JP Morgan Asia Confidence Notes - Lesson Learnt

We are supposed to diversify our investments, or not putting all eggs into one basket.  This could reduce exposed risk, and in case one investment failed badly, will not affect the overall health of the full portfolio.  Definitely we would not want one bad egg to affect all the eggs in the basket.

However, those toxic structured products that were sold before Lehman Brothers' collapse, although having many component companies in their fund structures, did not work this way.  Just one bad egg (Lehman Brothers) and the whole product failed.

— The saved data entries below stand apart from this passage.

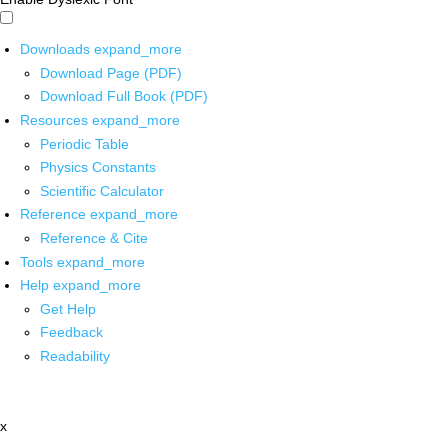
Downloads
expand_more
Download Page (PDF)
Download Full Book (PDF)
Resources
expand_more
Periodic Table
Physics Constants
Scientific Calculator
Reference
expand_more
Reference & Cite
Tools
expand_more
Help
expand_more
Get Help
Feedback
Readability
x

Same with JP Morgan Asia Confidence Notes.  When we invest money into 4 markets, we hope to diversify.  And if one market fared badly, we do not want it to affect the whole investment. 

However, in JP Morgan Asia Confidence Notes's structure, any one market will drag the whole portfolio down.  Since if any one market fall 50%., the trigger event would activate, and does not take into consideration performance of the other 3 markets.

In this way, instead of one chance for failure, we have actually exposure to 4 times chance for failure.

There are just too many factors that would affect the market.  Some we can think of, and some we may not imagine yet.
1. Regional or World-wide financial crisis.
2. Regional conflict (war) that have potential to drag in more and more countries.
3. A superbug that is more virulent than SARS.

4. Freak election that overthrow the Singapore government 

Of course not all structured products are bad, we need careful consideration before investing.  Definitely, purchasing one with your life savings, on the spur of the moment, during a short bank visit is a big no-no.